Nella lingua napoletana ci sono innumerevoli modi per offendere o prendere in giro qualcuno: alcuni sono più blandi e scherzosi, altri ben più gravi. Dare della “chiavica” a qualcuno è una delle peggiori offese che si possano dire. Infatti parliamo di una parola che viene usata solo nei casi più gravi.
Così viene apostrofato, prevalentemente, chi ha dato prova di bassezza, chi ha commesso un torto grave ed ingiusto o, in via più generale, ha dato prova di essere una pessima persona. Poche parole napoletane esprimono con altrettanta forza un tale disgusto.
“Chiavica” può essere riferito anche ad oggetti o senzazioni, non solo a persone.
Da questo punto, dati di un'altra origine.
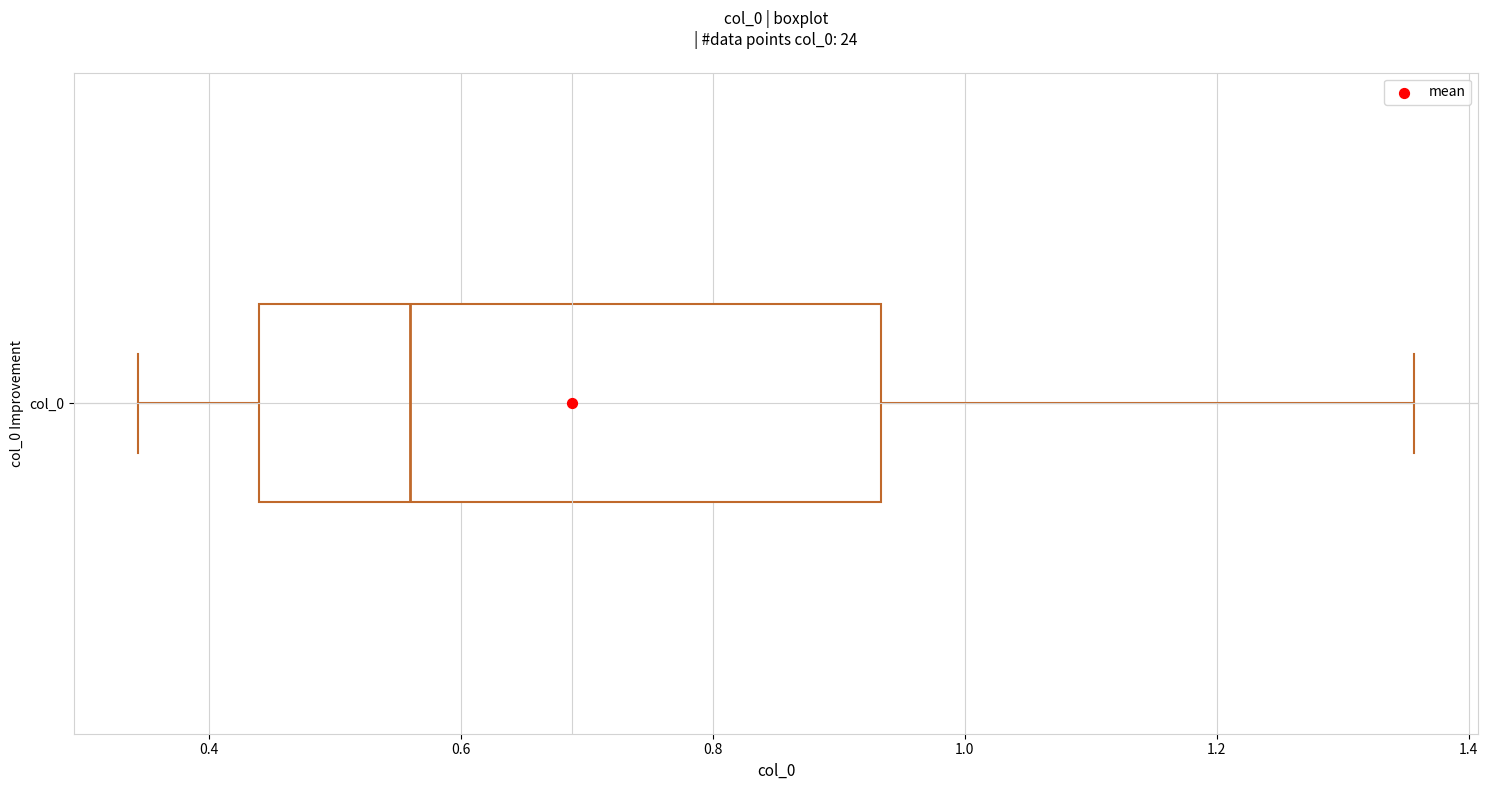

Transcribe this box plot: give where the median line is, the range the box spans, and where the two whiskers end, as read against the x-axis. The values are not printed on the chart, so give them approximately, as read against the axis.

median 0.56, box 0.44 to 0.94, whiskers 0.34 to 1.36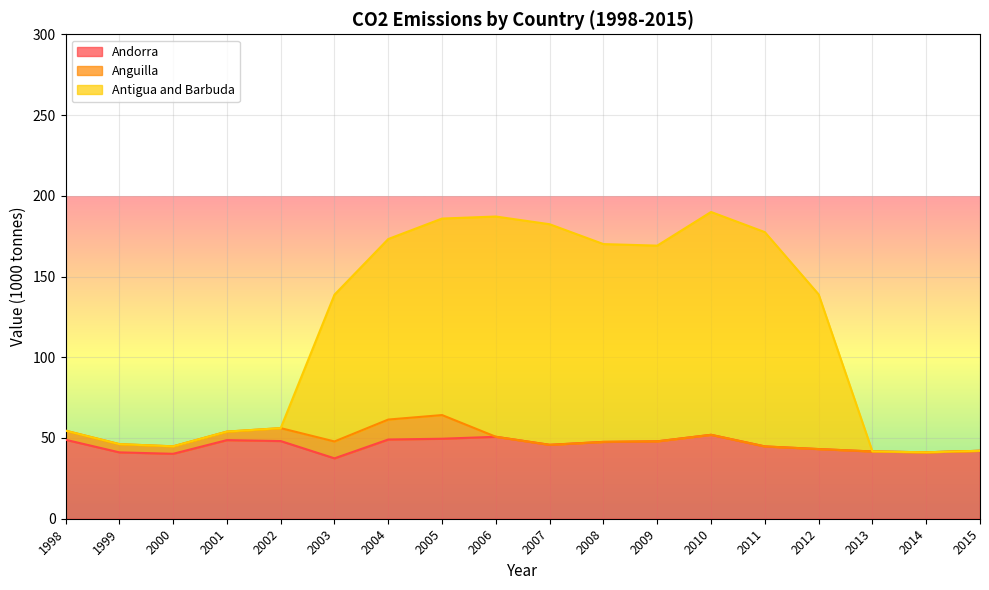

In Andorra, how many points are higher than both neighbors (excluding endpoints)?

3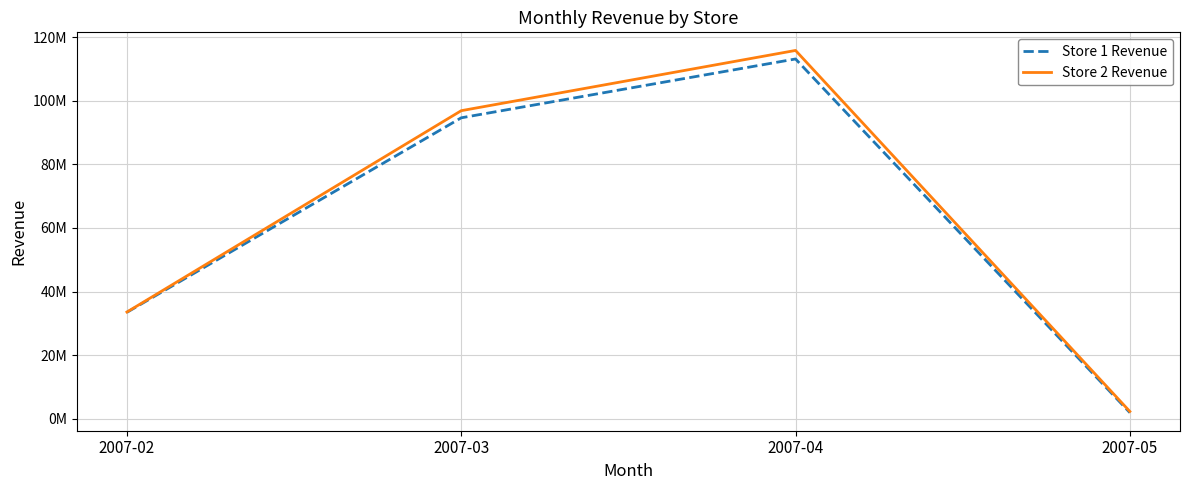

What are all the series names shown in the legend?

Store 1 Revenue, Store 2 Revenue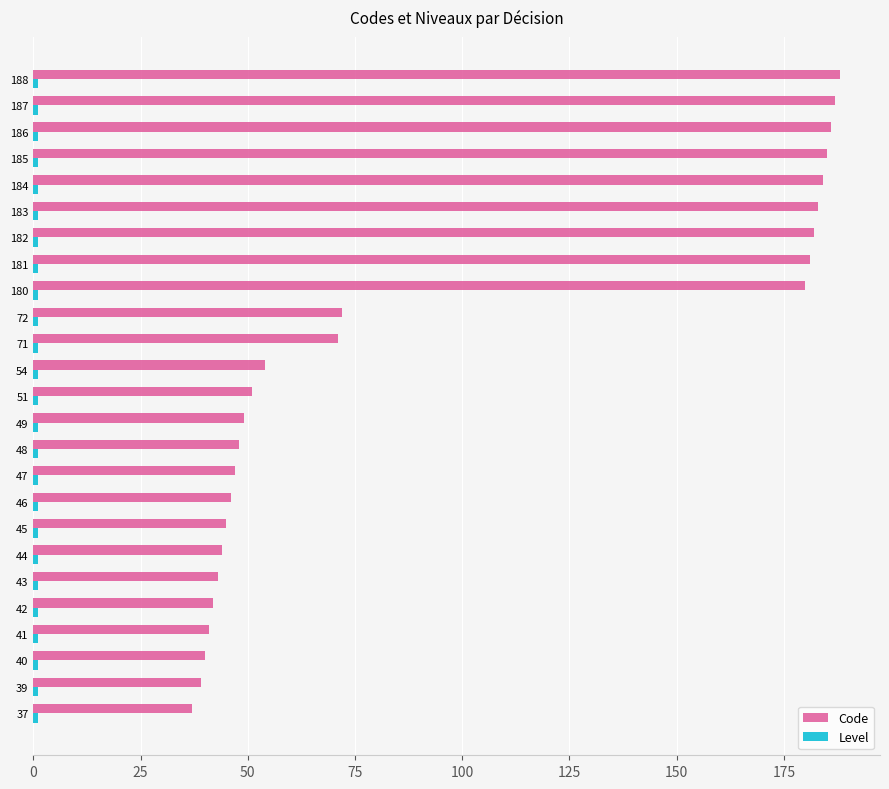

Where is Code nearest to the value 112?

72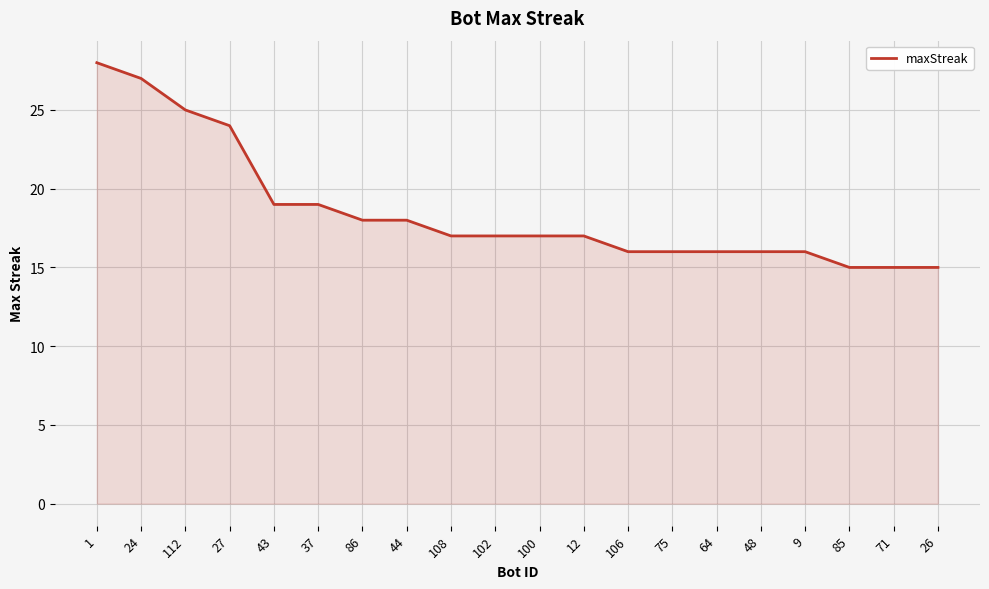

What is the minimum value shown in the chart?

15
In questo caso può avere tantissime varianti diverse: un lavoro o un progetto può venire “‘na chiavica”; un caffè all’estero può essere una vera “chiavica” e chi si sente una “chiavica” probabilmente è influenzato. Insomma, il significato è evidente anche in questi casi, ma cosa significa davvero questa parola?
La “chiavica” è letteralmente uno scolo che raccoglie l’acqua piovana. In genere queste zone erano ricettacoli di piccoli e grandi roditori, schifezze di ogni tipo colate dalle strade ed innumerevoli tipi di batteri. Non stupisce che definire qualcuno così sia tanto grave, conoscendo il vero significato. Resta da capire perché in napoletano si usi questo termine.
Etimologicamente deriva direttamente dal latino “cloaca”, usato ancora oggi per definire gli scoli anche nella lingua italiana. In particolare, il termine napoletano ha origine nella trasformazione del tardo latino di “cloaca” in “clavica”, che sonoramente è già incredibilmente simile alla versione attuale.